_Mise en pratique:_
[1] Répondez brièvement à ces questions sur le discours consacré à la réunion des premiers ministres.
(a) Quels organismes offrent le déjeuner ?
(b) Dans quelle ville se tiendra la réunion des premiers ministres ?
(c) Selon le discours, de quelle manière notre pays se construit-il ?
[2] Reproduisez fidèlement le passage du discours consacré à la réunion des premiers ministres, depuis « Déjeuner offert par » jusqu'à « ministres à Ottawa. » inclus.
[3] Poursuivez le discours consacré à la réunion des premiers ministres à partir de l'endroit où il s'arrête.

_Texte retenu:_
.....

Déjeuner offert par le Regroupement des gens d'affaires et la Société d'expansion économique d'Ottawa-Carleton 
Le 18 juin 1996
À la fin de la semaine, je présiderai une réunion
des premiers ministres à Ottawa.
Cette réunion des premiers ministres ne sera pas dramatique. Nous ne jouerons pas à la roulette l'avenir du Canada. Ce
ne sera pas une rencontre où l'on joue le tout pour le
tout et qui tiendra les Canadiens rivés à leur téléviseur.
Et ce ne devrait pas l'être.
Cette réunion sera une étape, une étape dans
ce long périple qu'est le Canada. Notre pays se construit
au jour le jour, une étape après l'autre. Cela a
toujours été comme cela et il continuera d'en être
ainsi. Les grandes initiatives ont leur place, mais l'édification
d'un pays ne défraie pas souvent les pages mondaines. Et
vous savez tous que je ne suis pas porté sur les pages
mondaines.

.....

_Section des données:_
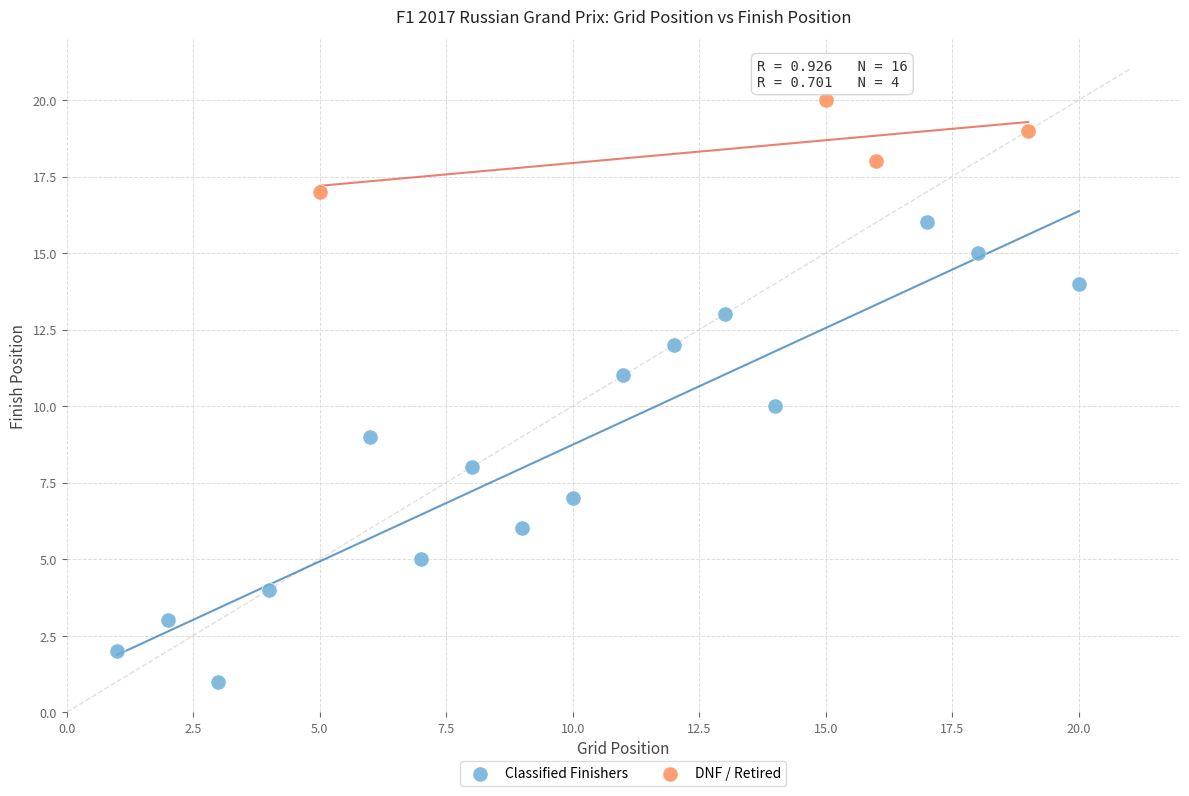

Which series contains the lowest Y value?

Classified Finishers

.....

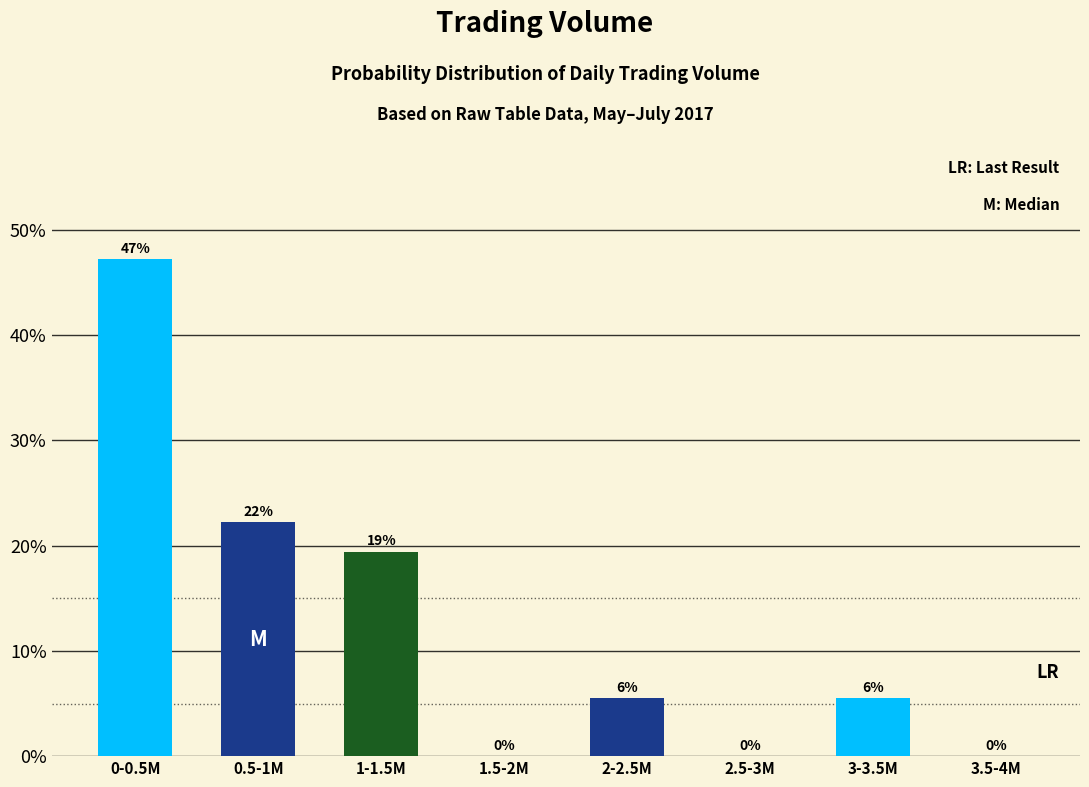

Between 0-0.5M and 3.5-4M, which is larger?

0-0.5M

.....

_Réponses attendues:_
[1]
(a) Le Regroupement des gens d'affaires et la Société d'expansion économique d'Ottawa-Carleton.
(b) À Ottawa.
(c) Au jour le jour, une étape après l'autre.

[2]
Déjeuner offert par le Regroupement des gens d'affaires et la Société d'expansion économique d'Ottawa-Carleton 
Le 18 juin 1996
À la fin de la semaine, je présiderai une réunion
des premiers ministres à Ottawa.

[3]
C'est la technique des petits pas, des changements graduels. C'est
la démarche que nous avons adoptée à nos
deux autres réunions des premiers ministres. Et les deux
ont été couronnées de succès. La première
a débouché sur le programme de travaux d'infrastructure
et le concept d'Équipe Canada. La seconde a abouti à
un accord visant à réduire les entraves au commerce
intérieur.
Les Canadiens sont plus intéressés à voir
leurs premiers ministres travailler ensemble pour régler
les vrais problèmes qui touchent leur vie. Des questions
comme promouvoir les emplois et la croissance, protéger
notre environnement, protéger nos programmes sociaux, mettre
fin au gaspillage et au double emploi dans l'administration gouvernementale.
Il suffit de voir le succès remporté par l'Équipe
Canada. Les Canadiens aiment cette approche. Ils ont vu leurs
dirigeants politiques et les milieux d'affaires collaborer étroitement
pour promouvoir nos intérêts collectifs -- notamment
pour ouvrir des marchés et stimuler des investissements
qui seront synonymes d'emplois et de prospérité
pour tous. Je crois que c'est cet esprit qui devra animer notre
rencontre à la fin de la semaine.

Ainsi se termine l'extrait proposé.